──────── RECORDS FOR THIS TASK ────────

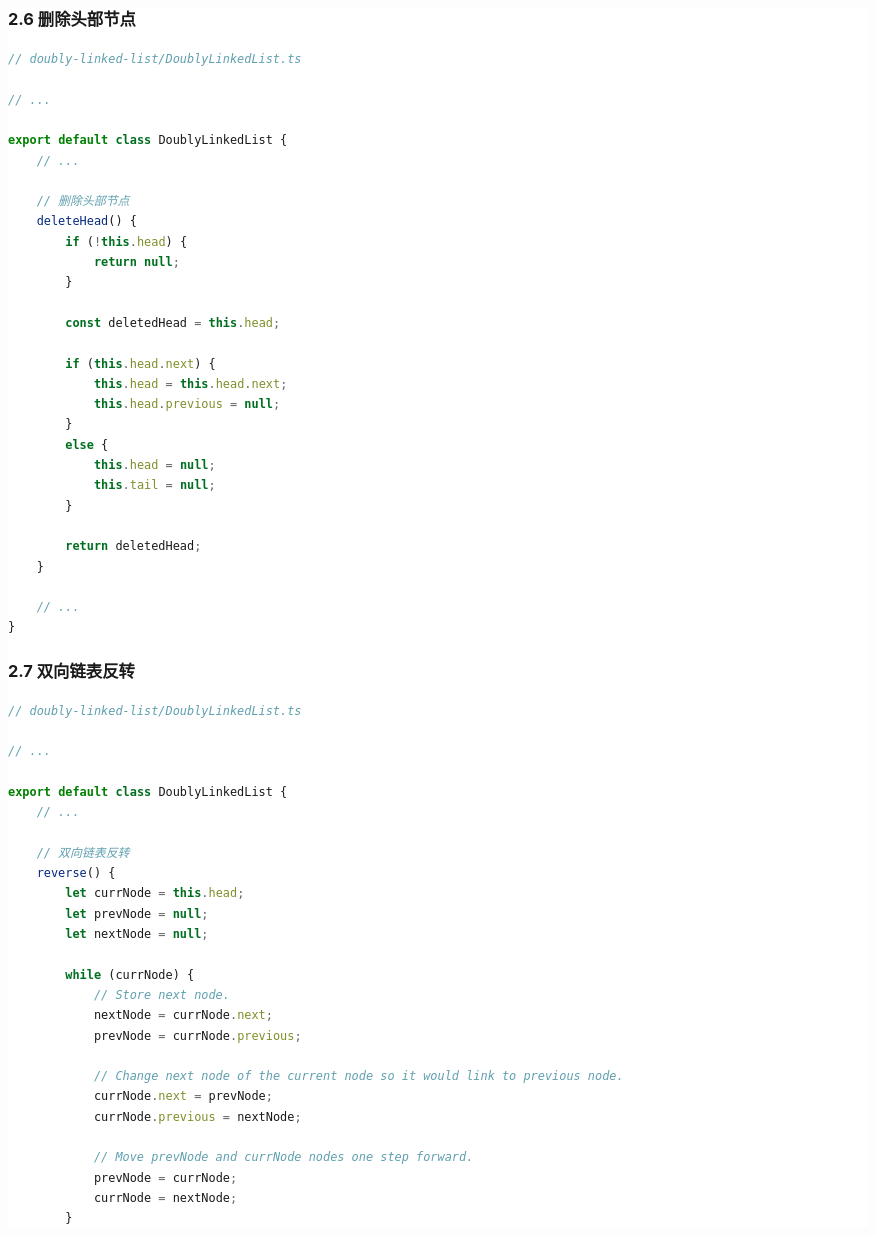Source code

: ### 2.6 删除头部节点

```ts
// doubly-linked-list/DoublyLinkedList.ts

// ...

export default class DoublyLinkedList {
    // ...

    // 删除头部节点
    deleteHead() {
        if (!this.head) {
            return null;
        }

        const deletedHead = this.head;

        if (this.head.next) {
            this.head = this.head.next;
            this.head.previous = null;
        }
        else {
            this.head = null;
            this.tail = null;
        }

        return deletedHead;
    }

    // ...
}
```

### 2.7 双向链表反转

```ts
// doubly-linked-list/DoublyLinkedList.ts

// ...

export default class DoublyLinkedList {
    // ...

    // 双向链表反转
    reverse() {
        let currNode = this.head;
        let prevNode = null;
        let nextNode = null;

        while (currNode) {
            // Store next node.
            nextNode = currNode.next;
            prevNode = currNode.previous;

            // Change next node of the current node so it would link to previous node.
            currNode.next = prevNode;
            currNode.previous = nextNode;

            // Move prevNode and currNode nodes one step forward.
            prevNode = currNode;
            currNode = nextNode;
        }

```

────────

WHAT TO WORK ON: Write every record out again exactly as written. Pictures don't belong in the copy.

WRITTEN ANSWER:
Source code

: ### 2.6 删除头部节点

```ts
// doubly-linked-list/DoublyLinkedList.ts

// ...

export default class DoublyLinkedList {
    // ...

    // 删除头部节点
    deleteHead() {
        if (!this.head) {
            return null;
        }

        const deletedHead = this.head;

        if (this.head.next) {
            this.head = this.head.next;
            this.head.previous = null;
        }
        else {
            this.head = null;
            this.tail = null;
        }

        return deletedHead;
    }

    // ...
}
```

### 2.7 双向链表反转

```ts
// doubly-linked-list/DoublyLinkedList.ts

// ...

export default class DoublyLinkedList {
    // ...

    // 双向链表反转
    reverse() {
        let currNode = this.head;
        let prevNode = null;
        let nextNode = null;

        while (currNode) {
            // Store next node.
            nextNode = currNode.next;
            prevNode = currNode.previous;

            // Change next node of the current node so it would link to previous node.
            currNode.next = prevNode;
            currNode.previous = nextNode;

            // Move prevNode and currNode nodes one step forward.
            prevNode = currNode;
            currNode = nextNode;
        }

```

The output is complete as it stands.